BlackHer helps Track the Candidates and Provides Support: A new platform is helping to get the word out about Black women running for office in 2018, and is also a hub for research and advocacy for a more representative democracy. One of the great benefits of the internet is its ability to inform the voting public. This website is a great new place to gather information and help get more progressive Black women elected.
Study: Artificial Intelligence Can Be Used to Promote Gender Equality: It’s true: the tech bots can be on our side in the battle for more equality and less sexism in society. Coming out of Ireland, this article is part of a three-part series that looks at how “AI can help employers promote gender equality, including gender pay gap reporting, encouraging gender diversity and fostering collaborative workplaces.”
Kathleen Loehr’s New Book, Gender Matters: A Guide to Growing Women’s Philanthropy: If you’re a feminist philanthropy newshound like me, you might want to pre-order this one. Kathleen Loehr, a longtime consultant and expert in the realm of women’s philanthropy, is coming out with a new book that promises to identify the specific changes that organizations, teams, and individuals in philanthropy need to make in order to increase support for women. This will be a must-read for fundraisers in the feminist philanthropy realm who want to understand how to get their message across and help donors do more gender equality work.
Feminist Philanthropy of a Different Sort: Donating Your Research and Writing to Wikipedia: I’m always intrigued when women (and men!) find new ways to give of their time and talent for the cause of gender equality. Jess Wade, a physicist living in London, challenged herself to write one Wikipedia biography a day on the undiscovered world of star female scientists. As of 2016, only 17% of Wikipedia entries cover women. Wade decided to use her passion for diversity in the sciences to provide more knowledge to the world free of charge and on her own time, setting a powerful example for all of us on how we can each do our part to build a world where women are seen and recognized for their contributions and accomplishments.
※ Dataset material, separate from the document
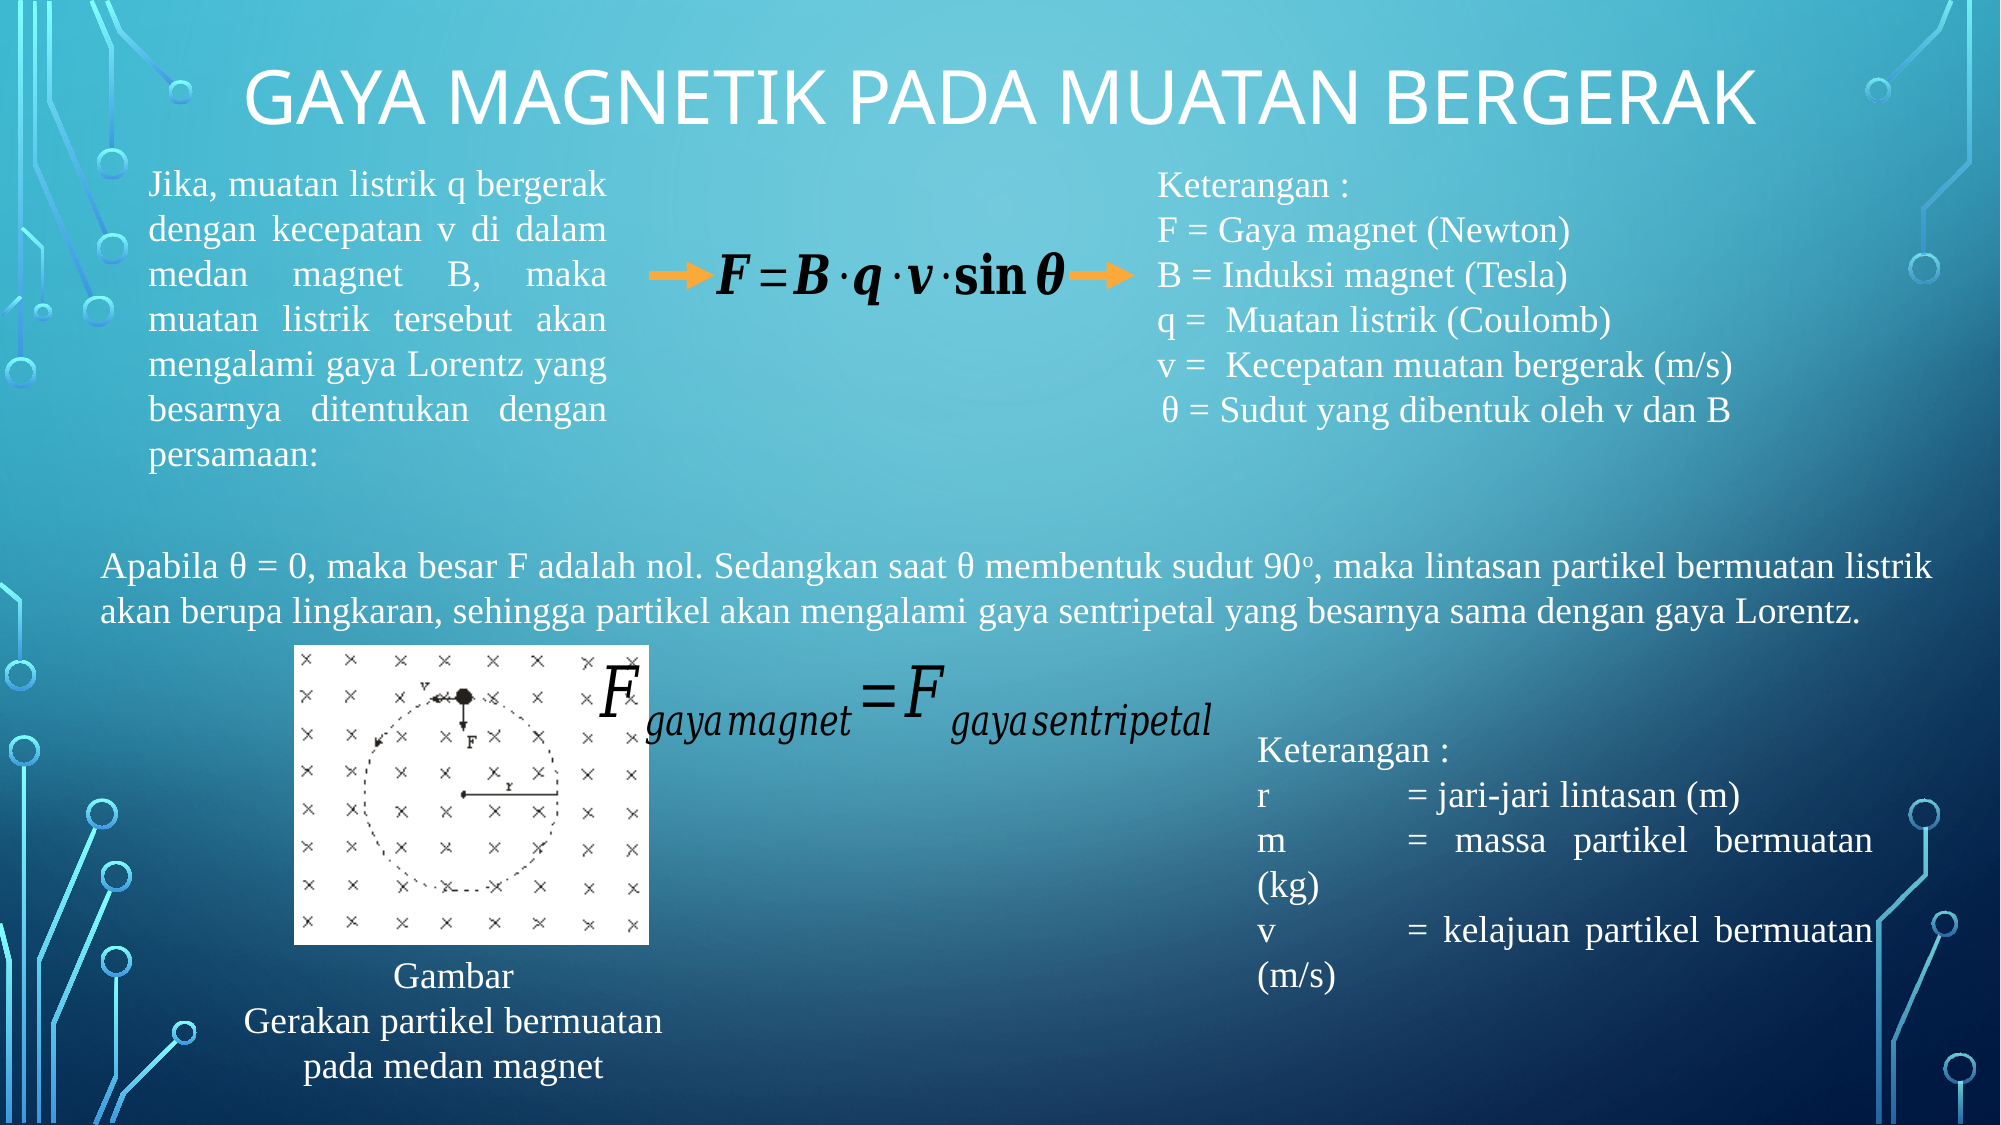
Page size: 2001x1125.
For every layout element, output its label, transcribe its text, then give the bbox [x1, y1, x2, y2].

Bravo, Jess Wade!
Feminist leader and journalist Marianne Schnall’s eight-year-old daughter had a striking question after the election of Barack Obama in 2008. Why have we not had a woman president?
The question wouldn’t go away for Schnall, and soon she found herself bringing it up to thought leaders and scholars, trying to figure out what it would take to put a woman in the highest governmental office in America.
One thing Schnall realized in this process was the need for stronger coalition-building across progressive movements. “This isn’t a women’s issue. It’s a human issue. It’s an issue of having a reflective democracy, and that’s why we need to have men be part of these conversations,” said Schnall.